Kubeflow Pipeline (Pre-requisite)

This DAG assumes you have a pre-compiled Kubeflow Pipeline YAML file. This YAML file is typically generated from a Kubeflow Pipelines SDK definition in Python and compiled using kfp.compiler.Compiler().compile(). Ensure this compiled YAML is accessible at the VERTEX_AI_PIPELINE_YAML path specified in the DAG. The pipeline should be designed to accept training_file_path as a parameter.

Functionality

The demo_vertex_ai_pipeline_integration DAG consists of the following tasks:

  1. load_csv_to_bigquery:

    • Operator: GCSToBigQueryOperator
    • Purpose: This task transfers a CSV file (data/covertype/dataset.csv from the asl-public bucket) to a specified BigQuery table (airflow_demo_dataset.covertype).
    • Configuration: It's configured to create the table if it doesn't exist and truncate it if it does, ensuring a fresh load for each run. It also handles skipping a header row.
    • Trigger: This is the initial task, executing first.
  2. bigquery_to_gcs_export:

    • Operator: BigQueryToGCSOperator
    • Purpose: This task exports the data from the BigQuery table (airflow_demo_dataset.covertype) to a CSV file in GCS, specified by params.gcs_train_dataset_path.
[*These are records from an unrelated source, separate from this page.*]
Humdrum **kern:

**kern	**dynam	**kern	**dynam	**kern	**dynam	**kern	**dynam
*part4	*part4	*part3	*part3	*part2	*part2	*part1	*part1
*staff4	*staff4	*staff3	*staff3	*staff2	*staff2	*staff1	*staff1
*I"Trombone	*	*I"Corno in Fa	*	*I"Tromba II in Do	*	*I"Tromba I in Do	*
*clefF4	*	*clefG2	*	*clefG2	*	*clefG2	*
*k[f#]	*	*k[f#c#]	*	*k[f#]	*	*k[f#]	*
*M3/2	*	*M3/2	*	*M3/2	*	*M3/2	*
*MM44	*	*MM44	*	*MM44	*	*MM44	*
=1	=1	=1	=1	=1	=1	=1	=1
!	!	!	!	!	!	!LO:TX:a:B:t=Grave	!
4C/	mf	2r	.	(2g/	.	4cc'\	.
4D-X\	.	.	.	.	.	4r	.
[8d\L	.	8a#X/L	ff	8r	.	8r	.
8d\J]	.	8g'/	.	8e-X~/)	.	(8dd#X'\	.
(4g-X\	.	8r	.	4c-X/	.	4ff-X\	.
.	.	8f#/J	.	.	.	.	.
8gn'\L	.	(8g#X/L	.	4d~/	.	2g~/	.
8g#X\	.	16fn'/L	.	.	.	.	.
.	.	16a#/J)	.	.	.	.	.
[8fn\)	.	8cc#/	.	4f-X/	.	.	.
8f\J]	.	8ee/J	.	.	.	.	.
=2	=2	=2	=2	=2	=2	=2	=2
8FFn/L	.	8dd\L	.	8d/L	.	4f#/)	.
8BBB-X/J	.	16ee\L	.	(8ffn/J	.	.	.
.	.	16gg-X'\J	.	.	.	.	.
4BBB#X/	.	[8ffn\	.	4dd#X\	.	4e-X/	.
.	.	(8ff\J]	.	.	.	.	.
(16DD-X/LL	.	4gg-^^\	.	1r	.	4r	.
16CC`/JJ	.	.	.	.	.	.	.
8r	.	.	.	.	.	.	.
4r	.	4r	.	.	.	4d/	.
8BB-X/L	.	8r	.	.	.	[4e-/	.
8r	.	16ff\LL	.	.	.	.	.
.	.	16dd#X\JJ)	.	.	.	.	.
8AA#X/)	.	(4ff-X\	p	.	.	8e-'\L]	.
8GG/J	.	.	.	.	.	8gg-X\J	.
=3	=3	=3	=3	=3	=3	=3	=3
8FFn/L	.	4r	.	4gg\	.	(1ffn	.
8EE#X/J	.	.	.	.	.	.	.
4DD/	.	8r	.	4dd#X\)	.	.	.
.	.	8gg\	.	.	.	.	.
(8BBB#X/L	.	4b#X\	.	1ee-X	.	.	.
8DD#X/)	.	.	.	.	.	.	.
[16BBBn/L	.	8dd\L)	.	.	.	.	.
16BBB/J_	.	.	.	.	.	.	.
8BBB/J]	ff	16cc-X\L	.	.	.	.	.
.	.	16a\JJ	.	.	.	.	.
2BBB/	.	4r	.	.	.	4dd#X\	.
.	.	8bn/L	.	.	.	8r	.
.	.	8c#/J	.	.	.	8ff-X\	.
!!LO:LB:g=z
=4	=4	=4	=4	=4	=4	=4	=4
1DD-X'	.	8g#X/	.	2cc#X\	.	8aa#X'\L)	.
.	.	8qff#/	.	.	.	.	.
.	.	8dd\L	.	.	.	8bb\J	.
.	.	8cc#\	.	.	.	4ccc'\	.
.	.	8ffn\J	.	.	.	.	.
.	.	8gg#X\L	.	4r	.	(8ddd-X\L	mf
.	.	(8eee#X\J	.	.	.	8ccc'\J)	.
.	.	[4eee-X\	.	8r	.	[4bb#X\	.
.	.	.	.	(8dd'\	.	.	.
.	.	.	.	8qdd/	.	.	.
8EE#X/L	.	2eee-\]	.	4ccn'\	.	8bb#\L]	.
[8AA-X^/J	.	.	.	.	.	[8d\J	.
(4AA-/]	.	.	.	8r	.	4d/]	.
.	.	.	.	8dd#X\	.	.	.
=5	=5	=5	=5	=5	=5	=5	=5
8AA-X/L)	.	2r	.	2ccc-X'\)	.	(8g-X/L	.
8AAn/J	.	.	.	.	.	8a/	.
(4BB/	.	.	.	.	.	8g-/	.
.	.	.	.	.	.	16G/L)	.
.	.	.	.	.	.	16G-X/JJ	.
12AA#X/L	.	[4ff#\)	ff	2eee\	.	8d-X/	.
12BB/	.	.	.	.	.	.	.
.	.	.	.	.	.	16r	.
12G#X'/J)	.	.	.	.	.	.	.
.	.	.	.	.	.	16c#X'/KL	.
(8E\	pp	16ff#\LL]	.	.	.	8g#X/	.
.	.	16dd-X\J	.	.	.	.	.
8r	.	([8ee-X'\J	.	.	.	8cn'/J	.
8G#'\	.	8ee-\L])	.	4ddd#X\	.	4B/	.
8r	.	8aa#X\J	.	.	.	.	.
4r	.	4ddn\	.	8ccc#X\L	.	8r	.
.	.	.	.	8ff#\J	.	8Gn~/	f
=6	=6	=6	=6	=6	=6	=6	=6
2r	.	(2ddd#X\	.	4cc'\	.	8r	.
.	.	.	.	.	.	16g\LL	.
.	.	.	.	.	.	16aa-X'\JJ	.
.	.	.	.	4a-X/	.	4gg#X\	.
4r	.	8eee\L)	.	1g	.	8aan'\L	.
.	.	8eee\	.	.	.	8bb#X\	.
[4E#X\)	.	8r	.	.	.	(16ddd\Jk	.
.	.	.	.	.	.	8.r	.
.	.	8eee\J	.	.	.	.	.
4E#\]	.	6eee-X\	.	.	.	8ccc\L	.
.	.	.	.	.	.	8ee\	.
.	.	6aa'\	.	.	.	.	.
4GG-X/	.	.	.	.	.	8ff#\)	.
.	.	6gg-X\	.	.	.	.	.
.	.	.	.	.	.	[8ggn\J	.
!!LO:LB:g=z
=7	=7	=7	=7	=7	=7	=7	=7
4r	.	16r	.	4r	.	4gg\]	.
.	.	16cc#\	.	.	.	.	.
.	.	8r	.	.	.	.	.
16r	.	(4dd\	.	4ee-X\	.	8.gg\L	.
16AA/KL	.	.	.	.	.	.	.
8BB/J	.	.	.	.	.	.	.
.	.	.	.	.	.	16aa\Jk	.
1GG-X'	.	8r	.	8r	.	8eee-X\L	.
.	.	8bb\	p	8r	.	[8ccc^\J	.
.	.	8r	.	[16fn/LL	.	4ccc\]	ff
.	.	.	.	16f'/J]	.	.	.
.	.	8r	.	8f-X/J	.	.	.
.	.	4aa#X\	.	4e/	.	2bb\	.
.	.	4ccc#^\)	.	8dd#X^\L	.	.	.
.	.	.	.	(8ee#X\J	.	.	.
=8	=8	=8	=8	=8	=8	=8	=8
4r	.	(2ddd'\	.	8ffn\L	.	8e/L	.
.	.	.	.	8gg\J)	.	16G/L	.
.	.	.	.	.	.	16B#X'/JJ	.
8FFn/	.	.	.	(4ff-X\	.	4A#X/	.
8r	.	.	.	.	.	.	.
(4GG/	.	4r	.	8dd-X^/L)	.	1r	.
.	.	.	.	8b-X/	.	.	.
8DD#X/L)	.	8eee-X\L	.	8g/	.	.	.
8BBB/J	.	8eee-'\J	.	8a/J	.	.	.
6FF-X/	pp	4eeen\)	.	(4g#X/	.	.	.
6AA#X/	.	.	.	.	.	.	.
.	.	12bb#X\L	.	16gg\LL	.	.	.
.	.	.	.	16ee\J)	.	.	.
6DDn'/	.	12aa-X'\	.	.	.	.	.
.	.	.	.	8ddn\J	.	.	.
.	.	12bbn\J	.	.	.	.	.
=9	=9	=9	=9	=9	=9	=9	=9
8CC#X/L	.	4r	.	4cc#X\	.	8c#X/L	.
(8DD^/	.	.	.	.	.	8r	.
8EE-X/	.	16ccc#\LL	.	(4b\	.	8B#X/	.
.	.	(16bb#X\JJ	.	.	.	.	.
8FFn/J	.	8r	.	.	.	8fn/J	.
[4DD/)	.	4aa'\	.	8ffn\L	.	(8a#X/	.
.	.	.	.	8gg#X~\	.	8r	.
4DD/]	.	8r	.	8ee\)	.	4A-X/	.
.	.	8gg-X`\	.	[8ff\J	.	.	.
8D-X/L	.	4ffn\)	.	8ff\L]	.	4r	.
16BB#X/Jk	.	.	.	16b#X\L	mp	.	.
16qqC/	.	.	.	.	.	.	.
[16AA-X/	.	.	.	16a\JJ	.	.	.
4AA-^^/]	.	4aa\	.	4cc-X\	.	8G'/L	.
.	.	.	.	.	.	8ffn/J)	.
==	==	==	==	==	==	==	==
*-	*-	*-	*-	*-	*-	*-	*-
This emulates a data preparation step where data is transformed and then made available for downstream ML processes.
    • Trigger: Executes once load_csv_to_bigquery successfully completes.
  3. start_vertex_ai_pipeline:

    • Operator: RunPipelineJobOperator
    • Purpose: After the data is exported to GCS, this task triggers a new Vertex AI Pipeline job using the specified compiled pipeline YAML file from GCS.
    • Parameter Passing: It passes the GCS path of the exported training data as the training_file_path parameter to the Kubeflow pipeline.
    • Dynamic Naming: The display_name is dynamically generated with a timestamp to ensure uniqueness for each pipeline run.
    • XCom: The pipeline_job_id of the triggered pipeline is pushed to XCom, allowing subsequent tasks to reference this specific job.
    • Trigger: Executes once bigquery_to_gcs_export successfully completes.
  4. vertex_ai_pipline_status:

    • Operator: GetPipelineJobOperator
    • Purpose: This task retrieves detailed information and the current status of the Vertex AI Pipeline job initiated by the previous task. It uses the pipeline_job_id pulled from XCom.
    • Trigger: Executes once start_vertex_ai_pipeline successfully completes.
  5. delete_vertex_ai_pipeline_job:

    • Operator: DeletePipelineJobOperator
    • Purpose: This task cleans up the Vertex AI Pipeline job by deleting it. This is important for managing resources and keeping your Vertex AI environment tidy.
    • Trigger Rule: TriggerRule.ALL_DONE ensures this task runs regardless of whether the preceding tasks succeeded or failed, as long as they have all completed their execution. This is a robust approach for cleanup tasks.
    • Trigger: Executes once vertex_ai_pipline_status completes (or if any previous task fails, due to ALL_DONE trigger rule).

This DAG provides a comprehensive example for integrating your MLOps data preparation and pipeline execution workflows with Google Cloud's powerful Vertex AI platform, all orchestrated seamlessly using Cloud Composer.